Assigned task:
Retype the data below exactly; skip every image.

-- Extracted data follows --

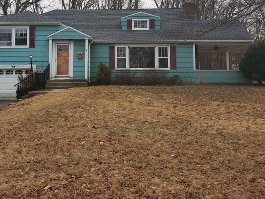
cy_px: 49
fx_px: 314
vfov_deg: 34.4
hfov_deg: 45.4
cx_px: 102
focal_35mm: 41
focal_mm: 4.3
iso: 50
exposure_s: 1/1029
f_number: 2.4
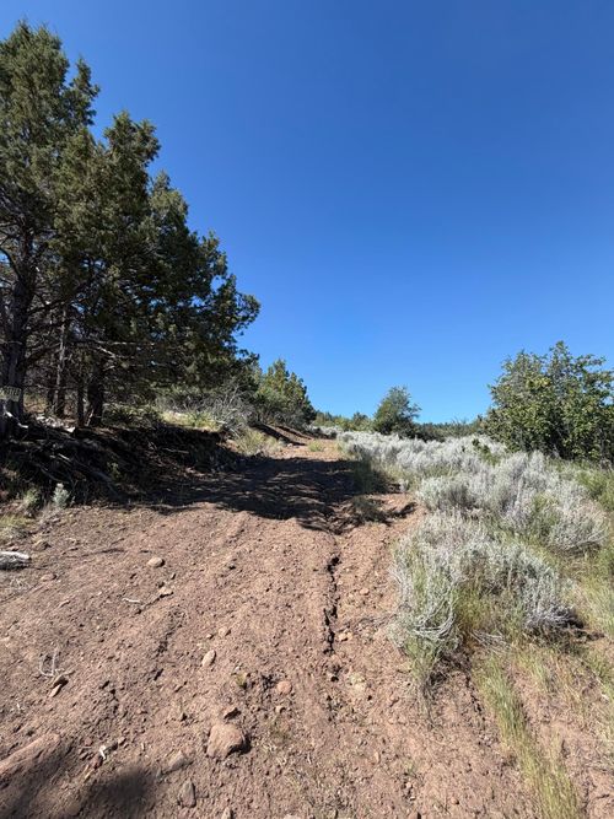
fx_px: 331
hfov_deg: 85.7
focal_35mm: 14
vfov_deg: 102.1
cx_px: 307
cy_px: 410
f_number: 2.2
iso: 40
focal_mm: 2.22
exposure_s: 1/770
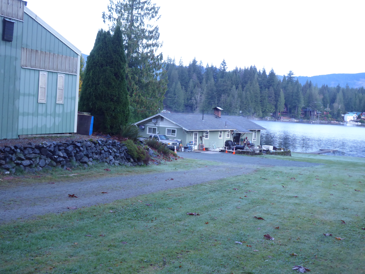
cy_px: 137
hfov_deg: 38.9
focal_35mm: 49
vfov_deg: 29.7
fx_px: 517
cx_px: 182
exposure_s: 1/250
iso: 250
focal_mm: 8.4
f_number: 4
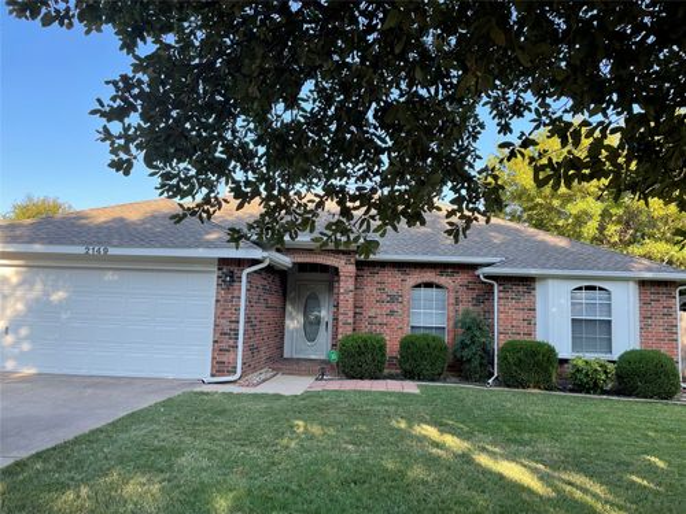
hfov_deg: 67.3
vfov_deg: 53.1
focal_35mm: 26
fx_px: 515
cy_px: 257
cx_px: 343
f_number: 1.6
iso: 32
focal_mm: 4.2
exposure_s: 1/427
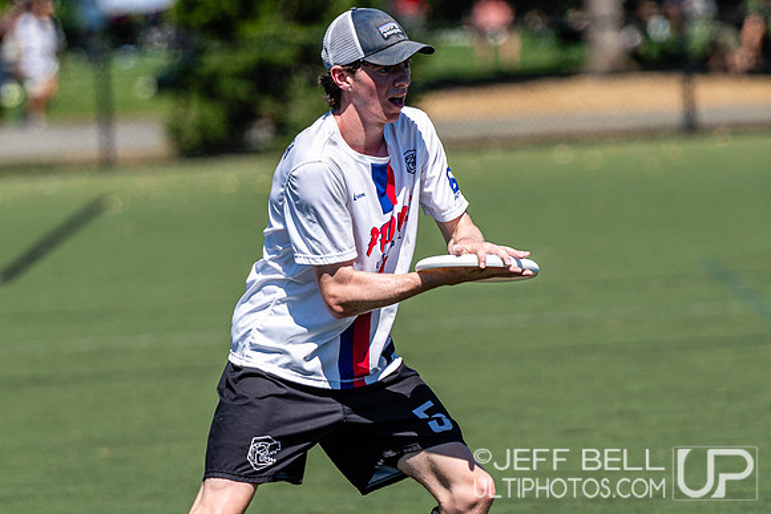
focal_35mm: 514
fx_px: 11003
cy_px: 264
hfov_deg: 4.0
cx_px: 424
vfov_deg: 2.7
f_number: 3.2
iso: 100
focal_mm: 200
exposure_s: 1/2000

-- Extracted data concluded --

Answer area:
cy_px: 49
fx_px: 314
vfov_deg: 34.4
hfov_deg: 45.4
cx_px: 102
focal_35mm: 41
focal_mm: 4.3
iso: 50
exposure_s: 1/1029
f_number: 2.4
fx_px: 331
hfov_deg: 85.7
focal_35mm: 14
vfov_deg: 102.1
cx_px: 307
cy_px: 410
f_number: 2.2
iso: 40
focal_mm: 2.22
exposure_s: 1/770
cy_px: 137
hfov_deg: 38.9
focal_35mm: 49
vfov_deg: 29.7
fx_px: 517
cx_px: 182
exposure_s: 1/250
iso: 250
focal_mm: 8.4
f_number: 4
hfov_deg: 67.3
vfov_deg: 53.1
focal_35mm: 26
fx_px: 515
cy_px: 257
cx_px: 343
f_number: 1.6
iso: 32
focal_mm: 4.2
exposure_s: 1/427
focal_35mm: 514
fx_px: 11003
cy_px: 264
hfov_deg: 4.0
cx_px: 424
vfov_deg: 2.7
f_number: 3.2
iso: 100
focal_mm: 200
exposure_s: 1/2000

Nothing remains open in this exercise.